[Start of Data extract]

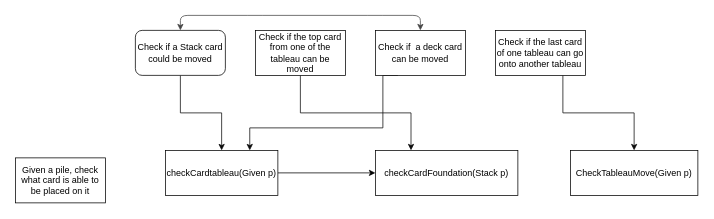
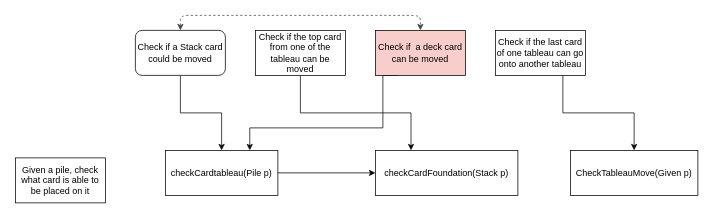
  <mxCell id="0" />
  <mxCell id="1" parent="0" />
  <mxCell id="2" style="edgeStyle=orthogonalEdgeStyle;rounded=0;orthogonalLoop=1;jettySize=auto;html=1;exitX=0.5;exitY=1;exitDx=0;exitDy=0;entryX=0.5;entryY=0;entryDx=0;entryDy=0;strokeColor=#0A0A0A;" parent="1" source="3" target="13" edge="1"><mxGeometry relative="1" as="geometry" /></mxCell>
  <mxCell id="3" value="Check if a Stack card could be moved" style="whiteSpace=wrap;html=1;rounded=1;" parent="1" vertex="1"><mxGeometry x="180" y="40" width="120" height="60" as="geometry" /></mxCell>
  <mxCell id="4" style="edgeStyle=orthogonalEdgeStyle;rounded=0;orthogonalLoop=1;jettySize=auto;html=1;exitX=0.25;exitY=1;exitDx=0;exitDy=0;entryX=0.75;entryY=0;entryDx=0;entryDy=0;strokeColor=#0A0A0A;" parent="1" source="5" target="13" edge="1"><mxGeometry relative="1" as="geometry"><Array as="points"><mxPoint x="510" y="100" /><mxPoint x="510" y="170" /><mxPoint x="333" y="170" /></Array></mxGeometry></mxCell>
- <mxCell id="5" value="Check if&amp;nbsp; a deck card can be moved" style="rounded=0;whiteSpace=wrap;html=1;" parent="1" vertex="1"><mxGeometry x="500" y="40" width="120" height="60" as="geometry" /></mxCell>
+ <mxCell id="5" value="Check if&amp;nbsp; a deck card can be moved" style="rounded=0;whiteSpace=wrap;html=1;fillColor=#f8cecc;" parent="1" vertex="1"><mxGeometry x="500" y="40" width="120" height="60" as="geometry" /></mxCell>
  <mxCell id="6" style="edgeStyle=orthogonalEdgeStyle;rounded=0;orthogonalLoop=1;jettySize=auto;html=1;exitX=0.5;exitY=1;exitDx=0;exitDy=0;entryX=0.25;entryY=0;entryDx=0;entryDy=0;strokeColor=#0A0A0A;" parent="1" source="7" target="14" edge="1"><mxGeometry relative="1" as="geometry"><Array as="points"><mxPoint x="400" y="150" /><mxPoint x="548" y="150" /></Array></mxGeometry></mxCell>
  <mxCell id="7" value="Check if the top card from one of the tableau can be moved" style="rounded=0;whiteSpace=wrap;html=1;" parent="1" vertex="1"><mxGeometry x="340" y="40" width="120" height="60" as="geometry" /></mxCell>
  <mxCell id="8" style="edgeStyle=orthogonalEdgeStyle;rounded=0;orthogonalLoop=1;jettySize=auto;html=1;exitX=0.75;exitY=1;exitDx=0;exitDy=0;entryX=0.5;entryY=0;entryDx=0;entryDy=0;strokeColor=#0A0A0A;" parent="1" source="9" target="15" edge="1"><mxGeometry relative="1" as="geometry" /></mxCell>
  <mxCell id="9" value="Check if the last card of one tableau can go onto another tableau" style="rounded=0;whiteSpace=wrap;html=1;" parent="1" vertex="1"><mxGeometry x="660" y="40" width="120" height="60" as="geometry" /></mxCell>
  <mxCell id="10" value="Given a pile, check what card is able to be placed on it" style="rounded=0;whiteSpace=wrap;html=1;" parent="1" vertex="1"><mxGeometry x="20" y="210" width="120" height="60" as="geometry" /></mxCell>
- <mxCell id="11" value="" style="endArrow=classic;startArrow=classic;html=1;entryX=0.5;entryY=0;entryDx=0;entryDy=0;exitX=0.5;exitY=0;exitDx=0;exitDy=0;strokeColor=#454545;" parent="1" source="3" target="5" edge="1"><mxGeometry width="50" height="50" relative="1" as="geometry"><mxPoint x="300" y="150" as="sourcePoint" /><mxPoint x="350" y="100" as="targetPoint" /><Array as="points"><mxPoint x="240" y="20" /><mxPoint x="340" y="20" /><mxPoint x="500" y="20" /><mxPoint x="560" y="20" /></Array></mxGeometry></mxCell>
+ <mxCell id="11" value="" style="endArrow=classic;startArrow=classic;html=1;entryX=0.5;entryY=0;entryDx=0;entryDy=0;exitX=0.5;exitY=0;exitDx=0;exitDy=0;strokeColor=#454545;dashed=1;" parent="1" source="3" target="5" edge="1"><mxGeometry width="50" height="50" relative="1" as="geometry"><mxPoint x="300" y="150" as="sourcePoint" /><mxPoint x="350" y="100" as="targetPoint" /><Array as="points"><mxPoint x="240" y="20" /><mxPoint x="340" y="20" /><mxPoint x="500" y="20" /><mxPoint x="560" y="20" /></Array></mxGeometry></mxCell>
  <mxCell id="12" style="edgeStyle=orthogonalEdgeStyle;rounded=0;orthogonalLoop=1;jettySize=auto;html=1;exitX=1;exitY=0.5;exitDx=0;exitDy=0;entryX=0;entryY=0.5;entryDx=0;entryDy=0;" parent="1" source="13" target="14" edge="1"><mxGeometry relative="1" as="geometry" /></mxCell>
- <mxCell id="13" value="checkCardtableau(Given p)" style="rounded=0;whiteSpace=wrap;html=1;" parent="1" vertex="1"><mxGeometry x="220" y="200" width="150" height="60" as="geometry" /></mxCell>
+ <mxCell id="13" value="checkCardtableau(Pile p)" style="rounded=0;whiteSpace=wrap;html=1;" parent="1" vertex="1"><mxGeometry x="220" y="200" width="150" height="60" as="geometry" /></mxCell>
  <mxCell id="14" value="checkCardFoundation(Stack p)" style="rounded=0;whiteSpace=wrap;html=1;" parent="1" vertex="1"><mxGeometry x="500" y="200" width="190" height="60" as="geometry" /></mxCell>
  <mxCell id="15" value="CheckTableauMove(Given p)" style="rounded=0;whiteSpace=wrap;html=1;" parent="1" vertex="1"><mxGeometry x="760" y="200" width="170" height="60" as="geometry" /></mxCell>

[End of Data extract]

> [Task statement]:
Return all the rows above unchanged, without the pictures.

> [Solution to this exercise]:
  <mxCell id="0" />
  <mxCell id="1" parent="0" />
  <mxCell id="2" style="edgeStyle=orthogonalEdgeStyle;rounded=0;orthogonalLoop=1;jettySize=auto;html=1;exitX=0.5;exitY=1;exitDx=0;exitDy=0;entryX=0.5;entryY=0;entryDx=0;entryDy=0;strokeColor=#0A0A0A;" parent="1" source="3" target="13" edge="1"><mxGeometry relative="1" as="geometry" /></mxCell>
  <mxCell id="3" value="Check if a Stack card could be moved" style="whiteSpace=wrap;html=1;rounded=1;" parent="1" vertex="1"><mxGeometry x="180" y="40" width="120" height="60" as="geometry" /></mxCell>
  <mxCell id="4" style="edgeStyle=orthogonalEdgeStyle;rounded=0;orthogonalLoop=1;jettySize=auto;html=1;exitX=0.25;exitY=1;exitDx=0;exitDy=0;entryX=0.75;entryY=0;entryDx=0;entryDy=0;strokeColor=#0A0A0A;" parent="1" source="5" target="13" edge="1"><mxGeometry relative="1" as="geometry"><Array as="points"><mxPoint x="510" y="100" /><mxPoint x="510" y="170" /><mxPoint x="333" y="170" /></Array></mxGeometry></mxCell>
- <mxCell id="5" value="Check if&amp;nbsp; a deck card can be moved" style="rounded=0;whiteSpace=wrap;html=1;" parent="1" vertex="1"><mxGeometry x="500" y="40" width="120" height="60" as="geometry" /></mxCell>
+ <mxCell id="5" value="Check if&amp;nbsp; a deck card can be moved" style="rounded=0;whiteSpace=wrap;html=1;fillColor=#f8cecc;" parent="1" vertex="1"><mxGeometry x="500" y="40" width="120" height="60" as="geometry" /></mxCell>
  <mxCell id="6" style="edgeStyle=orthogonalEdgeStyle;rounded=0;orthogonalLoop=1;jettySize=auto;html=1;exitX=0.5;exitY=1;exitDx=0;exitDy=0;entryX=0.25;entryY=0;entryDx=0;entryDy=0;strokeColor=#0A0A0A;" parent="1" source="7" target="14" edge="1"><mxGeometry relative="1" as="geometry"><Array as="points"><mxPoint x="400" y="150" /><mxPoint x="548" y="150" /></Array></mxGeometry></mxCell>
  <mxCell id="7" value="Check if the top card from one of the tableau can be moved" style="rounded=0;whiteSpace=wrap;html=1;" parent="1" vertex="1"><mxGeometry x="340" y="40" width="120" height="60" as="geometry" /></mxCell>
  <mxCell id="8" style="edgeStyle=orthogonalEdgeStyle;rounded=0;orthogonalLoop=1;jettySize=auto;html=1;exitX=0.75;exitY=1;exitDx=0;exitDy=0;entryX=0.5;entryY=0;entryDx=0;entryDy=0;strokeColor=#0A0A0A;" parent="1" source="9" target="15" edge="1"><mxGeometry relative="1" as="geometry" /></mxCell>
  <mxCell id="9" value="Check if the last card of one tableau can go onto another tableau" style="rounded=0;whiteSpace=wrap;html=1;" parent="1" vertex="1"><mxGeometry x="660" y="40" width="120" height="60" as="geometry" /></mxCell>
  <mxCell id="10" value="Given a pile, check what card is able to be placed on it" style="rounded=0;whiteSpace=wrap;html=1;" parent="1" vertex="1"><mxGeometry x="20" y="210" width="120" height="60" as="geometry" /></mxCell>
- <mxCell id="11" value="" style="endArrow=classic;startArrow=classic;html=1;entryX=0.5;entryY=0;entryDx=0;entryDy=0;exitX=0.5;exitY=0;exitDx=0;exitDy=0;strokeColor=#454545;" parent="1" source="3" target="5" edge="1"><mxGeometry width="50" height="50" relative="1" as="geometry"><mxPoint x="300" y="150" as="sourcePoint" /><mxPoint x="350" y="100" as="targetPoint" /><Array as="points"><mxPoint x="240" y="20" /><mxPoint x="340" y="20" /><mxPoint x="500" y="20" /><mxPoint x="560" y="20" /></Array></mxGeometry></mxCell>
+ <mxCell id="11" value="" style="endArrow=classic;startArrow=classic;html=1;entryX=0.5;entryY=0;entryDx=0;entryDy=0;exitX=0.5;exitY=0;exitDx=0;exitDy=0;strokeColor=#454545;dashed=1;" parent="1" source="3" target="5" edge="1"><mxGeometry width="50" height="50" relative="1" as="geometry"><mxPoint x="300" y="150" as="sourcePoint" /><mxPoint x="350" y="100" as="targetPoint" /><Array as="points"><mxPoint x="240" y="20" /><mxPoint x="340" y="20" /><mxPoint x="500" y="20" /><mxPoint x="560" y="20" /></Array></mxGeometry></mxCell>
  <mxCell id="12" style="edgeStyle=orthogonalEdgeStyle;rounded=0;orthogonalLoop=1;jettySize=auto;html=1;exitX=1;exitY=0.5;exitDx=0;exitDy=0;entryX=0;entryY=0.5;entryDx=0;entryDy=0;" parent="1" source="13" target="14" edge="1"><mxGeometry relative="1" as="geometry" /></mxCell>
- <mxCell id="13" value="checkCardtableau(Given p)" style="rounded=0;whiteSpace=wrap;html=1;" parent="1" vertex="1"><mxGeometry x="220" y="200" width="150" height="60" as="geometry" /></mxCell>
+ <mxCell id="13" value="checkCardtableau(Pile p)" style="rounded=0;whiteSpace=wrap;html=1;" parent="1" vertex="1"><mxGeometry x="220" y="200" width="150" height="60" as="geometry" /></mxCell>
  <mxCell id="14" value="checkCardFoundation(Stack p)" style="rounded=0;whiteSpace=wrap;html=1;" parent="1" vertex="1"><mxGeometry x="500" y="200" width="190" height="60" as="geometry" /></mxCell>
  <mxCell id="15" value="CheckTableauMove(Given p)" style="rounded=0;whiteSpace=wrap;html=1;" parent="1" vertex="1"><mxGeometry x="760" y="200" width="170" height="60" as="geometry" /></mxCell>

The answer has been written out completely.